- Exercise: Only lines with the string "millimetres" matter here; gather them from the material below.

- Dataset extract:
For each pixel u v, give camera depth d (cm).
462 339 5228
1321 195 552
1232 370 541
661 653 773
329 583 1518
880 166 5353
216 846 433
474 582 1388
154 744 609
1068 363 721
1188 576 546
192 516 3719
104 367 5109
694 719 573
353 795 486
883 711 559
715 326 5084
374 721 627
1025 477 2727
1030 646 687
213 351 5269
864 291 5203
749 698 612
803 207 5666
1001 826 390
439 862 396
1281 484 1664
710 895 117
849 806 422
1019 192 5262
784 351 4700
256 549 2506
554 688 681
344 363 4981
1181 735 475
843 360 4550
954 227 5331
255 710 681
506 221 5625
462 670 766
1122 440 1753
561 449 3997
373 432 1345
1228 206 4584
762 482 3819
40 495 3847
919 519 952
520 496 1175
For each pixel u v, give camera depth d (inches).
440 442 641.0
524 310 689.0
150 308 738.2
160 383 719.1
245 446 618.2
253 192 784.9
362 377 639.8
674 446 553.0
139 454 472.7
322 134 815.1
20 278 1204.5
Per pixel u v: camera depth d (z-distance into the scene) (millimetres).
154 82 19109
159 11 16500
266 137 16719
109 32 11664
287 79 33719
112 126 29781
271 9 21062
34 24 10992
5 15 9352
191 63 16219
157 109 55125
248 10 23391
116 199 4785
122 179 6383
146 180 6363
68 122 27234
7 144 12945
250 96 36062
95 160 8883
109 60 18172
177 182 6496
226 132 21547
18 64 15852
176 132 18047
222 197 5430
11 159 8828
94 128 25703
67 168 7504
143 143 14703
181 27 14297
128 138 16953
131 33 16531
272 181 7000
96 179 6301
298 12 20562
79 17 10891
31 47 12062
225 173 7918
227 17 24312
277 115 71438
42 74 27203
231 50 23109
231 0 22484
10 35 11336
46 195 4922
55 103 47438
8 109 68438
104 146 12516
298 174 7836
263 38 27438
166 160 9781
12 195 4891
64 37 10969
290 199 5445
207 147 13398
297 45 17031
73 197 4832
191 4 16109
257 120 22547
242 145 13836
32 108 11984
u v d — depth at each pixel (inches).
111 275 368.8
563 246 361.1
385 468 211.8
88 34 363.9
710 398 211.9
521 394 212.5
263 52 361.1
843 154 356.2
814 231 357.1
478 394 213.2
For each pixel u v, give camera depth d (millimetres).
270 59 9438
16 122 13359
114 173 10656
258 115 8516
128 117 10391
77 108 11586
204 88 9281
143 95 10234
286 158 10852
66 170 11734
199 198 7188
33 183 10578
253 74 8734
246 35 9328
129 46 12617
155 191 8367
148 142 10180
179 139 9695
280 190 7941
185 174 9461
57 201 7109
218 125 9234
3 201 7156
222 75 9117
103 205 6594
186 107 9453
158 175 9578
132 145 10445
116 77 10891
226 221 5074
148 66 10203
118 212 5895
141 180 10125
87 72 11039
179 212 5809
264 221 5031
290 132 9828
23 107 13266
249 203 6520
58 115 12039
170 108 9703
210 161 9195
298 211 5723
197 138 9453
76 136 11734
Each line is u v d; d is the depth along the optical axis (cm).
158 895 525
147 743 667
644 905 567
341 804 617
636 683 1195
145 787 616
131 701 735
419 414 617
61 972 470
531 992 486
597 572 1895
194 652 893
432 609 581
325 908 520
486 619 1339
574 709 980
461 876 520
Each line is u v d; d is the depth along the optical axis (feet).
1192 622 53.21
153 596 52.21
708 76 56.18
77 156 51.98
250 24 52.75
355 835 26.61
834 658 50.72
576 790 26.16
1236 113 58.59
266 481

- Result for this task:
Per pixel u v: camera depth d (z-distance into the scene) (millimetres).
For each pixel u v, give camera depth d (millimetres).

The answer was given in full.